DOCUMENT SEGMENT.
- Opening Delimiter -

Currently available in vivo gene transfer vectors are not capable of transferring a gene to all tumor cells; however, successful application of suicide gene therapy in vivo relies on the bystander effect, where the active chemotherapeutic agent diffuses in the tumor cells and neighboring malignant cells in sufficient concentrations to suppress growth. In this study we also demonstrated that the AdCEACD/5-FC system presented bystander effect, as did AdCMVCD. The correction between CEA secretion and induction of CD activity and 5-FC/5-FU sensitivity is not straightforward. It is presumed that transcriptuional targeting is due to transcriptional activation. There are transcriptional activators in CEA-producing cells, which can activate CEA promoter, hence can drive the expression of CD gene, whereas CEA-nonproducing cells lack certain activators and CD gene can not express. The current results suggest that the recombinant adenovirus transfer of the CD gene under control of CEA promoter could theoretically be a useful vector for the CEA-producing tumors, such as colorectal carcinoma. It is not perfect that Hela cells had been used as CEA-nonproducing cell control, but we lack cell lines of normal intestinal mucosa or normal bone marrow. We will continue this research in vivo to further investigate the specificity of the recombinant adenoviral vector AdCEACD.

- Closing Delimiter -

PROBLEM TO WORK ON.
Answer these questions about the gene therapy text:
(a) Which system besides AdCEACD/5-FC showed a bystander effect?
(b) What cells served as the CEA-nonproducing control?
(c) Which tumor type is given as an example of a CEA-producing tumor?

Excerpts from a dataset.
- Opening Delimiter -

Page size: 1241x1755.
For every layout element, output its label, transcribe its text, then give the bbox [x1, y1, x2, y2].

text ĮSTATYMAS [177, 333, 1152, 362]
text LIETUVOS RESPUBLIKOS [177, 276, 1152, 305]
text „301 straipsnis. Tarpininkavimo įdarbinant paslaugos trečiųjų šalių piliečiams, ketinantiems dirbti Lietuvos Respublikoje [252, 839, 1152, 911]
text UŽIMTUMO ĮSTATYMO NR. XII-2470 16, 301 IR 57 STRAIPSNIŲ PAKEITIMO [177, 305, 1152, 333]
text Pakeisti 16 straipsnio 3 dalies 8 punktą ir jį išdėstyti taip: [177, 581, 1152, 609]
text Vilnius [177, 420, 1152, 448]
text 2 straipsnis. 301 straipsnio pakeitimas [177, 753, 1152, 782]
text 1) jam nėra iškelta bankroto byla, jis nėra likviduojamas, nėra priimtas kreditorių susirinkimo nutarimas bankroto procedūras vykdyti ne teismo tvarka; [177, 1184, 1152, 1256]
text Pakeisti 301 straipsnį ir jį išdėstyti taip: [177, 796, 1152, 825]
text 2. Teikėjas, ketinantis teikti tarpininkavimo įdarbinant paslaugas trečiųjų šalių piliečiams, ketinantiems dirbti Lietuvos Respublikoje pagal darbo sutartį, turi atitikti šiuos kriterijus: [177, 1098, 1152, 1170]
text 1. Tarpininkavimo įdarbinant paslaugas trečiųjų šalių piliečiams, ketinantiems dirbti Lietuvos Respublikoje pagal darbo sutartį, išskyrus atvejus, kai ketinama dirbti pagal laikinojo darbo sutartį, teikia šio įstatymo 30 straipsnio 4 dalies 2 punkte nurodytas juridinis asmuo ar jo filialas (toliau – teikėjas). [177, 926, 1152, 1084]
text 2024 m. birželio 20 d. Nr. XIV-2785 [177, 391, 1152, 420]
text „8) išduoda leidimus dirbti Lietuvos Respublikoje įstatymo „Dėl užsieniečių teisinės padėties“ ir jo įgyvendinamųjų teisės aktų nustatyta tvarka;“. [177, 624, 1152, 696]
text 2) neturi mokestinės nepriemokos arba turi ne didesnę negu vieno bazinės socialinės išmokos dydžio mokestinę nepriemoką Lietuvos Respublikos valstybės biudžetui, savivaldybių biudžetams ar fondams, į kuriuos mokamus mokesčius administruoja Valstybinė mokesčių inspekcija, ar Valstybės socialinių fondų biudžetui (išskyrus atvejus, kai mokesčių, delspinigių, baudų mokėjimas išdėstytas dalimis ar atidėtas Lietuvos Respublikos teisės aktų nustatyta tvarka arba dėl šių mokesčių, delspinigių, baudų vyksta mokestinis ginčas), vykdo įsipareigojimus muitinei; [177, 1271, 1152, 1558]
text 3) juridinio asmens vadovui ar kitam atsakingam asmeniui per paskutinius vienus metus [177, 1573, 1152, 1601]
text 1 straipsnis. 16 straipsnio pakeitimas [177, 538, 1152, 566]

- Closing Delimiter -

SOLUTION BELOW.
(a) AdCMVCD
(b) Hela cells
(c) Colorectal carcinoma